A name. It’s a word that sets you apart from the rest of the world. It is a word by which you are addressed as and referred to. It’s a word that can make you or break you. It’s a word that can jump-start your career or set you up for failure. Your name is what you have to live with for the rest of your life (or until you can legally change it at 18). So as a person who tends to look toward the future, it baffles my mind why ANYONE would name their kid something that will make them suffer as they get older, and as a PARENT I feel like it’s borderline child abuse…no but really. Yes, creativity is amazing, I am prone and very fond of creativity, but there is a very fine line between creativity and cruelty.
There are some people who get defensive on this topic, but studies show that employers occasionally skip over resumes of which contain hard to pronounce names. I know your name doesn’t DEFINE who you are, but it sure does make a first impression. Even the slightest spelling change in a name can make a difference between the “interview” and “nah I’ll pass” pile. It is 2014 and people are as crazy as ever, lets look at some of the names parents are coming up with to try to make their child “unique”.
I’ll start with my own personal story. When I was about 8 months pregnant with my son, someone asked me what I was naming my son. I told her I was naming him “Myles”. She kind of shrugged it off and proceeded to tell me that her daughter’s name was Creative…WITH A K! She had the biggest smile on her face like she just struck gold. She was so proud of herself for naming her daughter KREATIVE. Next.
Now on to celebrities. I don’t know why celebrities can get away with naming their kid objects and everyone thinking it’s okay…oh wait, they can and do get away with it. They better hope their kids have the same kind of talent as them, or they never go bankrupt, because if some of these kids have to live in the “real world” they’re going to be SOL.
Ving Rhames and Deborah Reed named their daughter Reignbeau. I guess the regular spelling of Rainbow was just not enough, so they had to add an ethnic twist to it. I wonder if Deborah goes by De-bore-ah.
John “Cougar” Mellencamp and Elaine Irwin named their son Speck Wildhorse Mellencamp. Look here Mr. Cougar. Just because you have the nickname Cougar doesn’t mean you have to take it out on your son. And where did they get “Speck” from? Do Wildhorses have specks on them? I’m so confused.
Jason Lee and Beth Riesgraf named their son Pilot Inspektor Riesgraf Lee. This is just plain ol RUDE! First off what if he doesn’t ever become a pilot inspector? Secondly this poor child is going to spell the word inspector wrong for his entire life because his parents were so kewl they had to change the spelling of a normal word. I’m done.
Rob Morrow and Debbon Ayer named their daughter Tu Simone Ayer Morrow.
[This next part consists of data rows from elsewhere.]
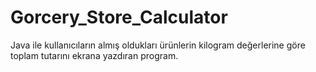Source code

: # Gorcery_Store_Calculator
Java ile kullanıcıların almış oldukları ürünlerin kilogram değerlerine göre toplam tutarını ekrana yazdıran program.
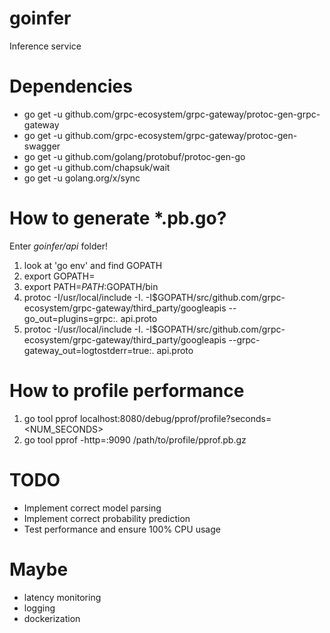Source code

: # goinfer
Inference service 

# Dependencies
 - go get -u github.com/grpc-ecosystem/grpc-gateway/protoc-gen-grpc-gateway
 - go get -u github.com/grpc-ecosystem/grpc-gateway/protoc-gen-swagger
 - go get -u github.com/golang/protobuf/protoc-gen-go
 - go get -u github.com/chapsuk/wait
 - go get -u golang.org/x/sync

# How to generate *.pb.go? 

Enter *goinfer/api* folder!

1) look at 'go env' and find GOPATH
2) export GOPATH=<XXX> 
3) export PATH=$PATH:$GOPATH/bin
4) protoc -I/usr/local/include -I. -I$GOPATH/src/github.com/grpc-ecosystem/grpc-gateway/third_party/googleapis --go_out=plugins=grpc:. api.proto
5) protoc -I/usr/local/include -I. -I$GOPATH/src/github.com/grpc-ecosystem/grpc-gateway/third_party/googleapis --grpc-gateway_out=logtostderr=true:. api.proto


# How to profile performance

1) go tool pprof localhost:8080/debug/pprof/profile?seconds=<NUM_SECONDS>
2) go tool pprof -http=:9090 /path/to/profile/pprof.pb.gz

# TODO
 - Implement correct model parsing
 - Implement correct probability prediction
 - Test performance and ensure 100% CPU usage

# Maybe
 - latency monitoring
 - logging
 - dockerization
Oh I get it…it’s a pun, like Tu Morrow. This is a knee slapper, how KREATIVE of Rob and Debbon. Smh.
Frank Zappa and Gail Sloatman named their children Moon Unit, Dweezil, Ahmet Emuukha Rodan, and Diva Thin Muffin Pigeen. Nope, not even gonna go there.
And those are only FIVE celebrity couples I named, we can’t forget about one of the originals…Gweneth naming her child Apple. *le sigh*
Let’s take it to the streets, I hate using this term, but let’s look at some of the “ghetto” names. Of course there’s your typical Shaniqua and Sha Naynay, but like I said before, people are getting real crazy!
I hope you have all heard the story about the poor little girl named La-a. Now most people would look at that name and think “La-ah” or “Lay” but nope. The hyphen is actually part of the name. Not Lahyphena but La DASH a. That’s right folks LA-DASH-A. Don’t forget to say the “dash” part, it’s a crucial part of the name. Now I recently heard of another one, not sure how true it is. But if it is…DAMN. 0nika. No, this isn’t a typo, and no my “O” isn’t shaped weird. It’s a Zero. The child’s name is ZERONIKA. Can we just take a moment and pray for these people.
I think I’m going to end there, because my blood is starting to boil.